Where the Government actually becomes like a venture capitalist. It invests in projects and them moves forward and invests in more projects.

Milind

: They provide the infrastructure…

Sachin: The role of the Government really is to provide a regulatory environment, a mechanism where things function, where there is healthy competition. Let it be a public limited company or a private limited company, but the Government’s job really should be to give that environment and encourage and regulate.

Now each one of you tell me one new great idea that you have. Even if it’s not implementable right now.

Sachin

: Well, actually I have two ideas. One is to do with our democracy. I think there are some countries where voting is compulsory. In India, sometimes, we take our democracy for granted. So in some sense I would like to make it compulsory to vote I think. And second thing that I really want to focus on in the years to come is to give agriculture and farming the same status as industry has in India.

And to do that you have to take education to our villages…

Sachin

: It takes a whole lot of work, and I’m just saying at macro-level, this is something very close to my heart.

Milind?

Milind

: I think fundamentally, at a very high level, I think the root cause of a lot of India’s problems, whether we like it or not, like to admit it or not, is population. And I think keeping a tab on population, controlling that, is definitely a big area that we should focus on, and I think the way to do that is through education.

But you have a new idea of how to address it?

Milind

: Well certainly through education. The problem is that we need to address it and really focus on that. We need to make it a key, key issue. And that’s not happening. The problem is education. For example in the last five years, it wasn’t given its due. So we need to focus on that, increase the budget as percentage of GDP, actually look at primary education.

Both of you are the post-Emergency generation, born much after the Shimla Accord, the last war with Pakistan. What’s your reference point to India’s history? Is it Rajiv Gandhi in 1984? What?

Milind

: Certainly I think our major breakthrough in politics was definitely when Rajiv Gandhi entered politics. But if you’re talking about really issues that shape the nation and that drive one to change, you’re right. Your generation may talk about even Independence. I think that today, even in 2004, until as recently as 2002, when we see communal riots, that’s a major problem and if as we go ahead, we talk about bringing India into the globalised world, globalised arena, if we still have communal ideologies, we still have regressive ideologies, we’re taking India back 100 or 200 years.

You must have seen them in Bombay as a teenager in 1992-93.

Milind

: Certainly, definitely. So these have a lasting impact on me.

Sachin, what is your reference point?

Sachin

: I think in the years that I have grown up, you know, I have seen a dichotomy. I have seen the lives people live in Delhi…and I’ve also grown up the same time in a parallel world where there is a village—there’s no sanitation, no education, no healthcare, nothing in those areas.

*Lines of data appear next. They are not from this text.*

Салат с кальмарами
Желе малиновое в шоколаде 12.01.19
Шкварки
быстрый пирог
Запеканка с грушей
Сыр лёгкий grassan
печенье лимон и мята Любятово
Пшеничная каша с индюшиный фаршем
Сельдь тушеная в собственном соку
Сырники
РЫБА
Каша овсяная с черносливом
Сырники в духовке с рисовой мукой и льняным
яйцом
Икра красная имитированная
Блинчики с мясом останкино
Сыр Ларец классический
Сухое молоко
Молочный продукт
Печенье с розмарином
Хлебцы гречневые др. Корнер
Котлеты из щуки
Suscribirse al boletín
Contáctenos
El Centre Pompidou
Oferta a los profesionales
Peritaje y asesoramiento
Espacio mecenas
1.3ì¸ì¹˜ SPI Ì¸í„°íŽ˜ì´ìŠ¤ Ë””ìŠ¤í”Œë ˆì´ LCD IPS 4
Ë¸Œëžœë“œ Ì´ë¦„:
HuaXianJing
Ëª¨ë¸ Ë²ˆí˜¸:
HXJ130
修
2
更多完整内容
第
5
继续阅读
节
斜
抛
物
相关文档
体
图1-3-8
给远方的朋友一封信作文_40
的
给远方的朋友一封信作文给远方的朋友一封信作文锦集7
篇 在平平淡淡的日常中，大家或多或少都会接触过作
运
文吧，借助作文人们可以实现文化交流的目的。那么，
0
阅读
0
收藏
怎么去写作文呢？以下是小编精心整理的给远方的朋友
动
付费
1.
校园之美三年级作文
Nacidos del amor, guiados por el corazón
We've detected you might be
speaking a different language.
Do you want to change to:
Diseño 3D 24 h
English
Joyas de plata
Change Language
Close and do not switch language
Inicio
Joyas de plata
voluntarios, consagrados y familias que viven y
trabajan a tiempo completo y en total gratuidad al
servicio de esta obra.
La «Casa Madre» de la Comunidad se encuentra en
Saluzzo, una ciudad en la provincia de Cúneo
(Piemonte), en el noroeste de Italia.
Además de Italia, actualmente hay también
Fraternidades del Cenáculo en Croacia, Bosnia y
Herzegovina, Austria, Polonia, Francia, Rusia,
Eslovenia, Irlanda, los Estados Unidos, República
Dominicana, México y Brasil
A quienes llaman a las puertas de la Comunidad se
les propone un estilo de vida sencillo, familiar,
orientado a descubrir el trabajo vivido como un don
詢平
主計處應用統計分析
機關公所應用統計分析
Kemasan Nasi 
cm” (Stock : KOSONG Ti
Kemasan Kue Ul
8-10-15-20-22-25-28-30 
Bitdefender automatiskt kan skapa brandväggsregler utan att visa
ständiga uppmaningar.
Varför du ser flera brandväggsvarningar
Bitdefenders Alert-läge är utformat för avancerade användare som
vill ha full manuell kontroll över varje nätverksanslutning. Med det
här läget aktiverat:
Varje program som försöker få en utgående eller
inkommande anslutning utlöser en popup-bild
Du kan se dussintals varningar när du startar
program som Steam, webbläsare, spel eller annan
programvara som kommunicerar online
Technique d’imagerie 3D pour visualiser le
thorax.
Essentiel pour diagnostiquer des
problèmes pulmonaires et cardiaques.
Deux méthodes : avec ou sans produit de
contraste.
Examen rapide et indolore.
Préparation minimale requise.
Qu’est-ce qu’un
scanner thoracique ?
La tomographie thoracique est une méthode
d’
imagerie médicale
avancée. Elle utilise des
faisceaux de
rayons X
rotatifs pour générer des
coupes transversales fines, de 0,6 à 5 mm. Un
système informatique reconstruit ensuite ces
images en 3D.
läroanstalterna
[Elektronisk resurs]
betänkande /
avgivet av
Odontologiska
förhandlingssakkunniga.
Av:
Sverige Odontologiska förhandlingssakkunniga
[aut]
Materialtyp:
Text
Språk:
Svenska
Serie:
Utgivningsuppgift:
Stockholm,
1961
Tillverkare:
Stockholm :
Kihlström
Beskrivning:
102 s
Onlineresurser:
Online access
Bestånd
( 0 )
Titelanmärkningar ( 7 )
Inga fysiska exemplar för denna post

And I’ve seen them both growing and developing, but in cities, we’ve taken such a leapfrog jump. You know we’ve got from one colour television in 1982 to today 100-channel networks. To mobile phone technologies. So it’s a leapfrog in technology, in development, in economic growth. But at the same time I’ve seen those villages haven’t really gone that far ahead…the difference is still there.

But for them to catch up they will also need technology, because technology is the greatest force one can have.

Sachin:

Fair enough. But it must penetrate that level. You know the technology must percolate down to that level, which needs the help of the Government and of society. So those are the people we need to target, I think, no matter who is in government. Those are the people that we need to focus on, put our priorities on.